Doch was soll dieser Originalzustand eigentlich sein? Das fragt der Kunsthistoriker und Kulturphilosoph Christian Demand. Gerade bei Kathedralen sei er nur eine Fiktion, denn diese seien oft über Jahrhunderte hinweg gebaut und immer wieder umgestaltet worden.
Notre-Dame Kathedrale Paris. Dachstuhl des nördlichen Turms 2013.
Der historische Dachstuhl von Notre-Dame wurde 2019 Opfer der Flammen.© imago / Darrault / Andia
Notre-Dame etwa sei im 19. Jahrhundert von Viollet-Le-Duc „heftig umgebaut“ worden. „Auch das ist nicht original“, unterstreicht Demand. „Wir müssen sehen, dass sich das ständig verändert hat." Deswegen sie die Position, das "Original" behalten zu wollen, "vollkommen aberwitzig“.

Berliner Stadtschloss: "wie aus Speckstein"

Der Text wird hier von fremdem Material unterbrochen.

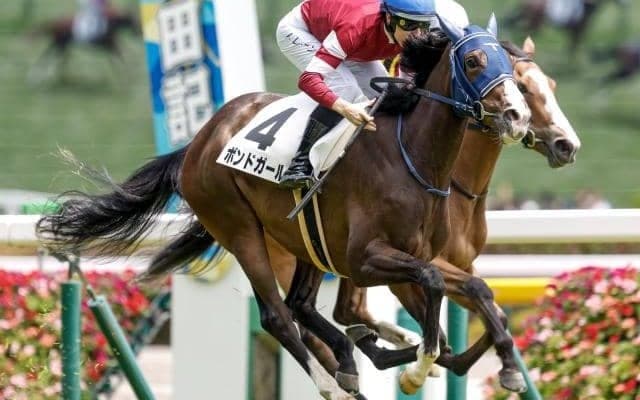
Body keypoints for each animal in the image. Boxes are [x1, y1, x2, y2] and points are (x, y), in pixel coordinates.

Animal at [36, 17, 530, 399]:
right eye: (474, 61)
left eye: (511, 68)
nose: (518, 117)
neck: (413, 157)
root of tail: (200, 140)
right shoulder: (366, 259)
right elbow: (433, 291)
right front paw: (417, 365)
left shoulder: (418, 254)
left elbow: (471, 296)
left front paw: (499, 363)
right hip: (240, 230)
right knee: (278, 315)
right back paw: (335, 381)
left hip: (307, 239)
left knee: (301, 305)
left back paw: (352, 357)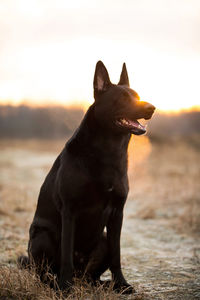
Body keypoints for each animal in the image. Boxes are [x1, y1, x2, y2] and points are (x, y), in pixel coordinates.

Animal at [18, 60, 155, 292]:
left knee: (92, 276)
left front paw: (121, 284)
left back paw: (101, 284)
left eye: (137, 95)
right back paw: (58, 284)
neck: (108, 151)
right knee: (45, 274)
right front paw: (65, 287)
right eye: (122, 98)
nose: (151, 108)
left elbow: (118, 255)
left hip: (103, 240)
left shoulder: (117, 213)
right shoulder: (70, 211)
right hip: (42, 236)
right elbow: (66, 256)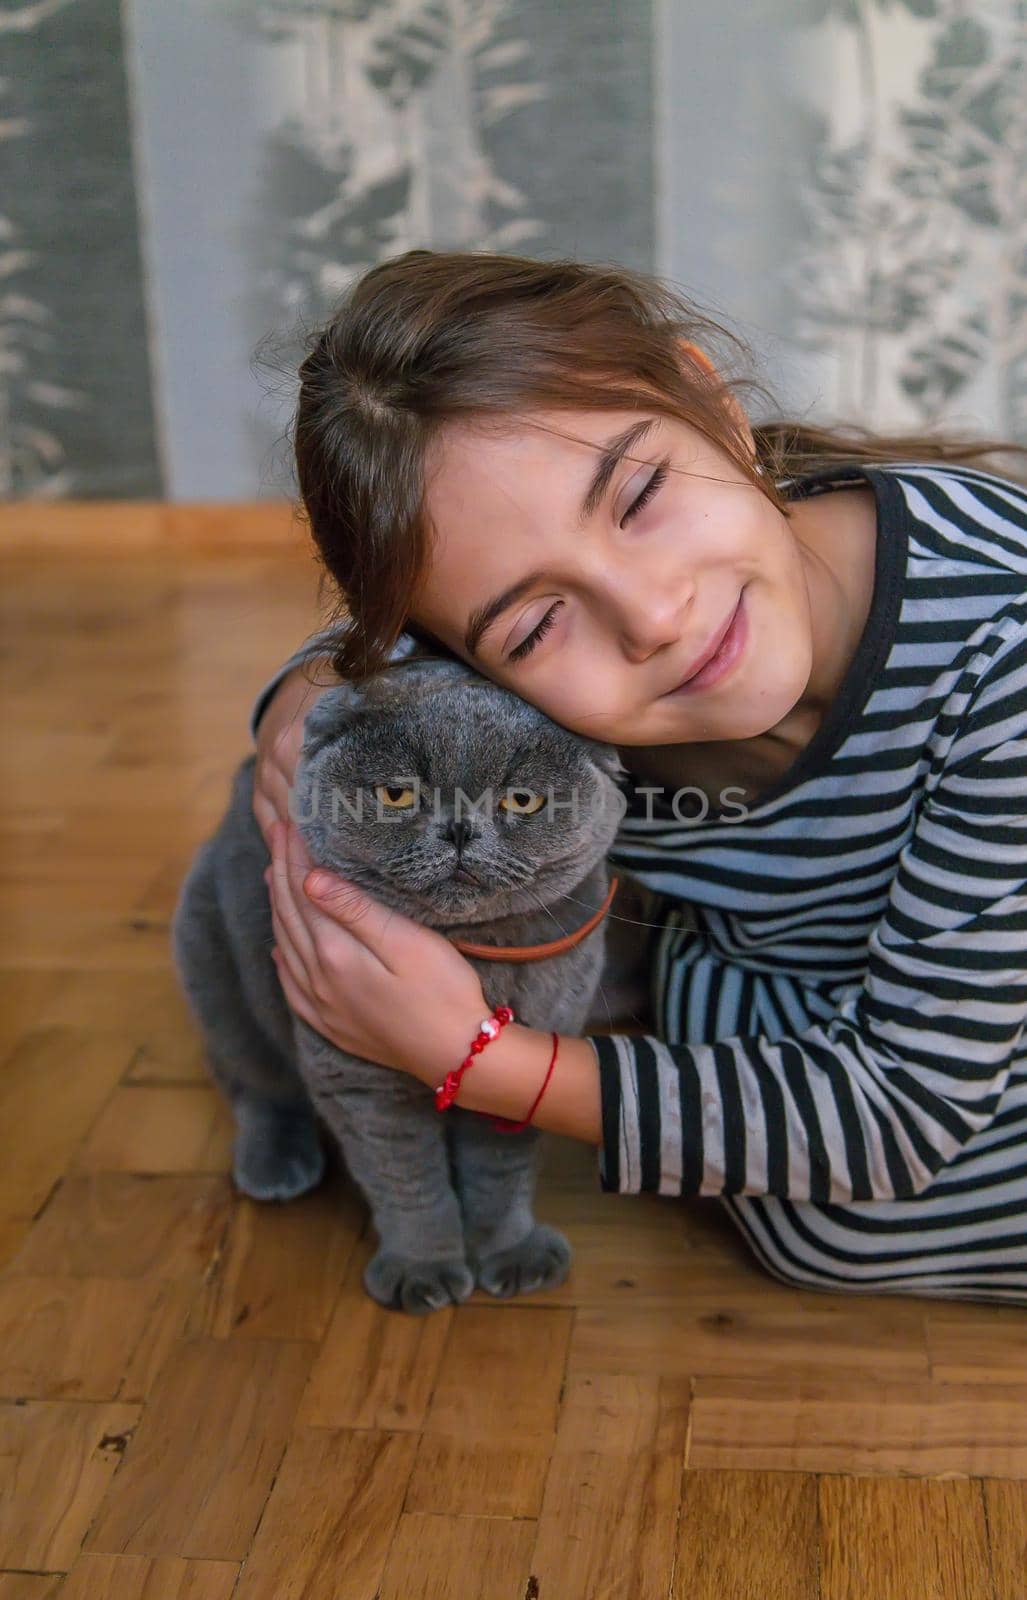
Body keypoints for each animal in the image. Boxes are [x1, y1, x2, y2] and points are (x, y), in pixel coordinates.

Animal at [169, 649, 623, 1312]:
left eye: (522, 801)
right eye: (397, 794)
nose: (458, 829)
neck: (475, 962)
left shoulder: (539, 1044)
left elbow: (500, 1170)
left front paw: (513, 1251)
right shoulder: (360, 1081)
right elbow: (406, 1181)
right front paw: (422, 1270)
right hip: (214, 957)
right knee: (255, 1081)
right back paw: (276, 1165)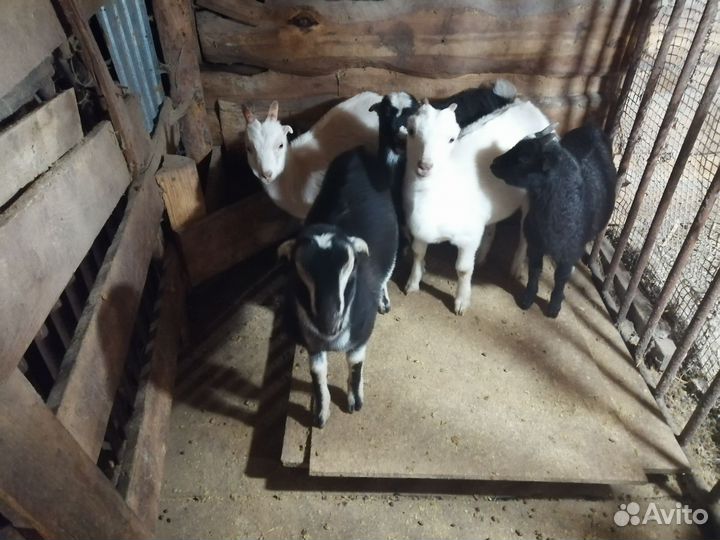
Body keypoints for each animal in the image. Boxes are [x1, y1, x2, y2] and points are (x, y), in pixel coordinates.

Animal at [279, 148, 398, 427]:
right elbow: (317, 374)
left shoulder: (361, 337)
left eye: (349, 270)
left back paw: (383, 300)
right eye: (299, 273)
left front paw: (355, 401)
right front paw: (320, 414)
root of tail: (358, 152)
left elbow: (355, 366)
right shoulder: (312, 344)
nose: (329, 324)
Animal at [403, 100, 551, 315]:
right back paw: (481, 256)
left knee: (525, 232)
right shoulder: (419, 230)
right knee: (492, 226)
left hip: (532, 197)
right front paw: (412, 284)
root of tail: (529, 106)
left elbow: (463, 270)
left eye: (451, 139)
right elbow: (417, 253)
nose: (425, 166)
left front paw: (462, 302)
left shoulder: (468, 238)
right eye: (411, 131)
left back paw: (515, 268)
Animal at [490, 124, 617, 317]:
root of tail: (593, 128)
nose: (493, 163)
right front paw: (527, 299)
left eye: (523, 159)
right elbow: (535, 271)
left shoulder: (569, 253)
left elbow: (560, 279)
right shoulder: (535, 243)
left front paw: (554, 307)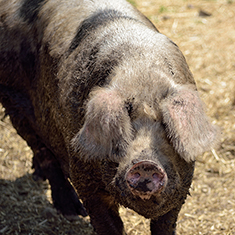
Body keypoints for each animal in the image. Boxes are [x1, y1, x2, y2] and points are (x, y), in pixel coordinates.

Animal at [0, 0, 218, 234]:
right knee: (43, 152)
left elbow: (165, 224)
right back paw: (72, 213)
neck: (141, 75)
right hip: (13, 100)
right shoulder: (84, 175)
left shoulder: (181, 186)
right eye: (123, 123)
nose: (146, 164)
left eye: (166, 126)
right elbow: (106, 222)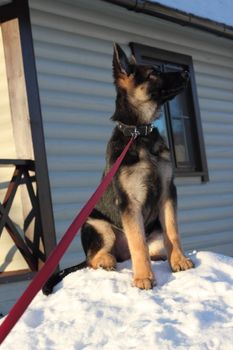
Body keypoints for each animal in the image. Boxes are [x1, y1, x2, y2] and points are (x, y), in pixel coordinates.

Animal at [42, 43, 194, 296]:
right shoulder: (129, 202)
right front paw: (143, 277)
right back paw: (107, 259)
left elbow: (173, 231)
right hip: (98, 226)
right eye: (153, 73)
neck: (139, 134)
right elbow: (138, 243)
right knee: (94, 257)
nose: (185, 74)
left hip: (153, 232)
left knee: (150, 248)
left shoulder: (167, 193)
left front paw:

Intuitiv sei er eigentlich gegen rekonstruktive Eingriffe eingestellt, meint Demand. Letztlich könne diese Frage aber immer nur im konkreten Fall entschieden werden.
Ein gelungenes Beispiel für eine Rekonstruktion ist für ihn etwa die der Dresdner Frauenkirche, die „großartig“ sei.  „Schon weniger lustig finde ich, dass drumherum jetzt ein barockes Dresden entsteht, das den Brandschutzbestimmungen des Jahres 2020 entspricht und deswegen andere Geschosshöhen hat.“
Geradezu „grauenvoll“ findet der Kunsthistoriker das wiederaufgebaute Berliner Stadtschloss: „Es ist wie aus dem Katalog, wie aus Speckstein geschnitten.“

Christian Demand ist Kunsthistoriker und Kulturphilosoph. Seit 2012 ist er Herausgeber der Zeitschrift „Merkur“.